Find the line with "TÉCNICAS DE VOZ" in the entries below, then reproduce it and every line after it down to and including the line with "taller se pretende", exactly.

§

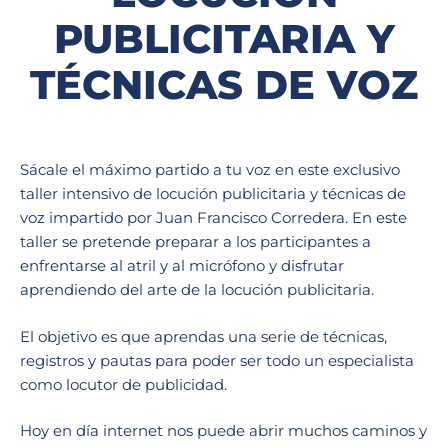
PUBLICITARIA Y
TÉCNICAS DE VOZ
Sácale el máximo partido a tu voz en este exclusivo
taller intensivo de locución publicitaria y técnicas de
voz impartido por Juan Francisco Corredera. En este
taller se pretende preparar a los participantes a
enfrentarse al atril y al micrófono y disfrutar
aprendiendo del arte de la locución publicitaria.
El objetivo es que aprendas una serie de técnicas,
registros y pautas para poder ser todo un especialista
como locutor de publicidad.
Hoy en día internet nos puede abrir muchos caminos y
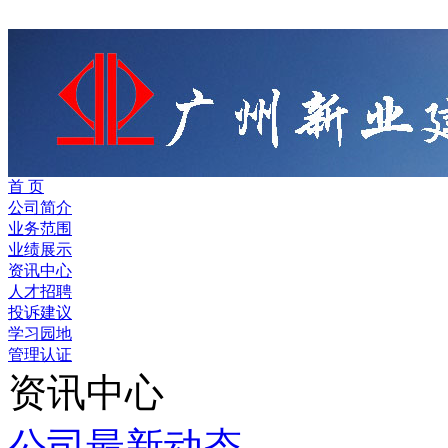
首 页
公司简介
业务范围
业绩展示
资讯中心
人才招聘
投诉建议
学习园地
管理认证
资讯中心
公司最新动态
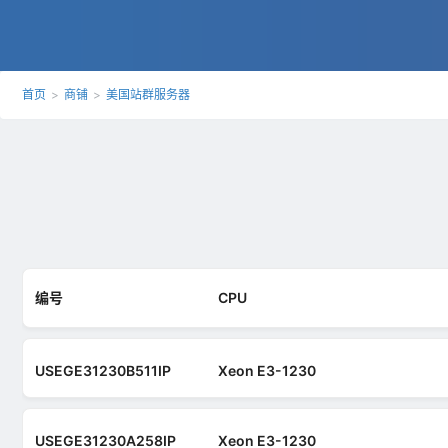
首页
>
商铺
>
美国站群服务器
编号
CPU
USEGE31230B511IP
Xeon E3-1230
USEGE31230A258IP
Xeon E3-1230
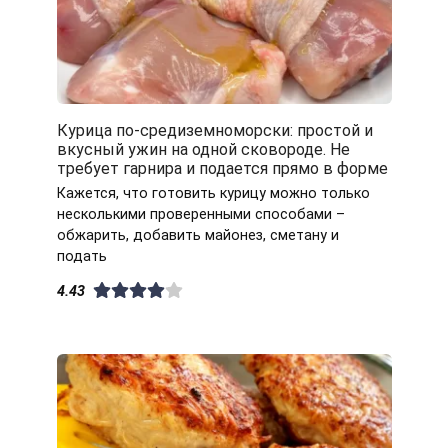
Курица по-средиземноморски: простой и
вкусный ужин на одной сковороде. Не
требует гарнира и подается прямо в форме
Кажется, что готовить курицу можно только
несколькими проверенными способами –
обжарить, добавить майонез, сметану и
подать
4.43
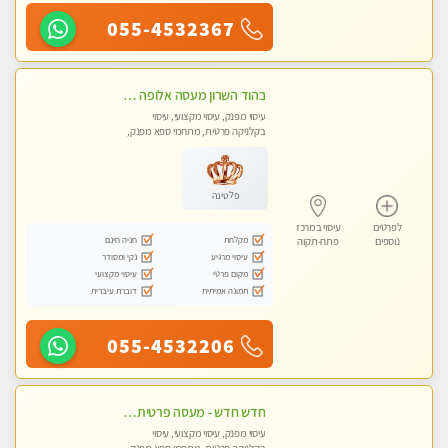
055-4532367
בהוד השרון מעסה אלופה כל סוגי העיסויים מעסה מקצועית ואיכותית פרטי!!!
עיסוי מפנק, עיסוי מקצועי, עיסוי
בקלניקה פרטית, מתחמי ספא מפנק,
עיסוי טנטרה
פלטינה
לפרטים
עיסוי במרכז
מקלחת
חניה חינם
נוספים
פתח-תקוה
עיסוי מרגיע
נקי ומסודר
מקום פרטי
עיסוי מקצועי
תמונה אמיתית
דוברת עיברית
055-4532206
חדש חדש - מעסה פרטית עיסוי מפנק לחידוש אנרגיות עיסוי חלומי מומלץ מאוד !בהוד השרון
עיסוי מפנק, עיסוי מקצועי, עיסוי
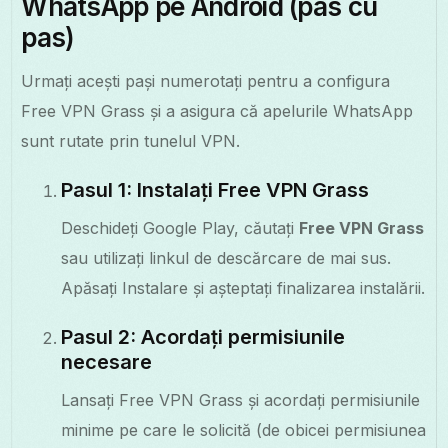
WhatsApp pe Android (pas cu
pas)
Urmați acești pași numerotați pentru a configura
Free VPN Grass și a asigura că apelurile WhatsApp
sunt rutate prin tunelul VPN.
Pasul 1: Instalați Free VPN Grass
Deschideți Google Play, căutați
Free VPN Grass
sau utilizați linkul de descărcare de mai sus.
Apăsați Instalare și așteptați finalizarea instalării.
Pasul 2: Acordați permisiunile
necesare
Lansați Free VPN Grass și acordați permisiunile
minime pe care le solicită (de obicei permisiunea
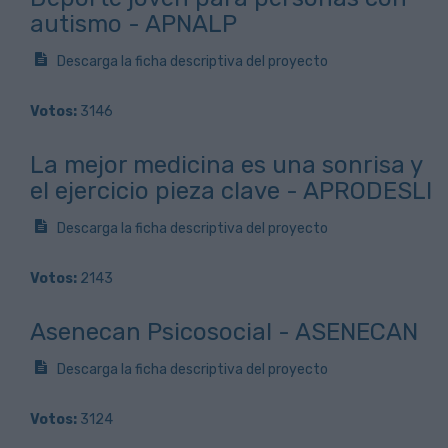
autismo - APNALP
Descarga la ficha descriptiva del proyecto
Votos:
3146
La mejor medicina es una sonrisa y
el ejercicio pieza clave - APRODESLI
Descarga la ficha descriptiva del proyecto
Votos:
2143
Asenecan Psicosocial - ASENECAN
Descarga la ficha descriptiva del proyecto
Votos:
3124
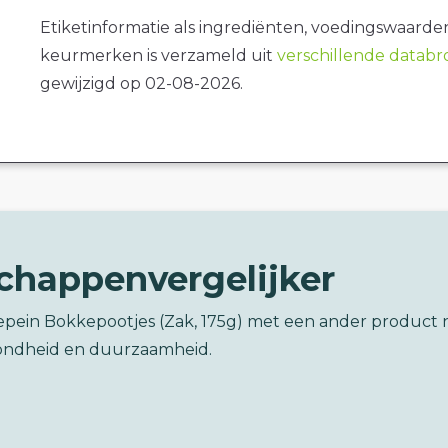
Etiketinformatie als ingrediënten, voedingswaarde
keurmerken is verzameld uit
verschillende datab
gewijzigd op 02-08-2026.
chappenvergelijker
sepein Bokkepootjes (Zak, 175g) met een ander product 
ondheid en duurzaamheid.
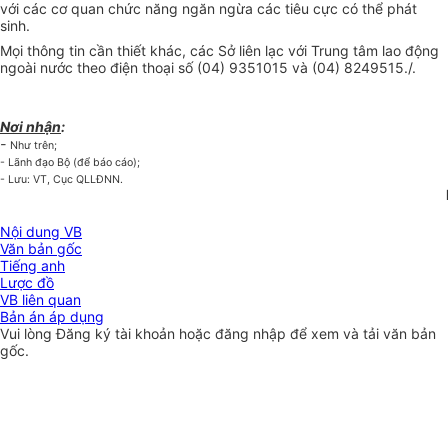
với các cơ quan chức năng ngăn ngừa các tiêu cực có thể phát
sinh.
Mọi thông tin cần thiết khác, các Sở liên lạc với Trung tâm lao động
ngoài nước theo điện thoại số (04) 9351015 và (04) 8249515./.
Nơi nhận
:
-
Như trên;
- Lãnh đạo Bộ (để báo cáo);
- Lưu: VT, Cục QLLĐNN.
Nội dung VB
Văn bản gốc
Tiếng anh
Lược đồ
VB liên quan
Bản án áp dụng
Vui lòng
Đăng ký
tài khoản hoặc
đăng nhập
để xem và tải văn bản
gốc.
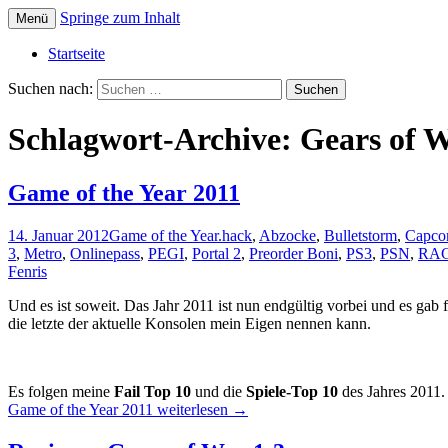
Springe zum Inhalt
Menü
Die offizielle Website zum YouTube Kanal
Der Dritte Spieler
Startseite
Suchen nach:
Schlagwort-Archive: Gears of W
Game of the Year 2011
14. Januar 2012
Game of the Year
.hack
,
Abzocke
,
Bulletstorm
,
Capc
3
,
Metro
,
Onlinepass
,
PEGI
,
Portal 2
,
Preorder Boni
,
PS3
,
PSN
,
RA
Fenris
Und es ist soweit. Das Jahr 2011 ist nun endgültig vorbei und es gab 
die letzte der aktuelle Konsolen mein Eigen nennen kann.
Es folgen meine
Fail Top 10
und die
Spiele-Top 10
des Jahres 2011.
Game of the Year 2011
weiterlesen
→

§

__ANSWER__:
TÉCNICAS DE VOZ
Sácale el máximo partido a tu voz en este exclusivo
taller intensivo de locución publicitaria y técnicas de
voz impartido por Juan Francisco Corredera. En este
taller se pretende preparar a los participantes a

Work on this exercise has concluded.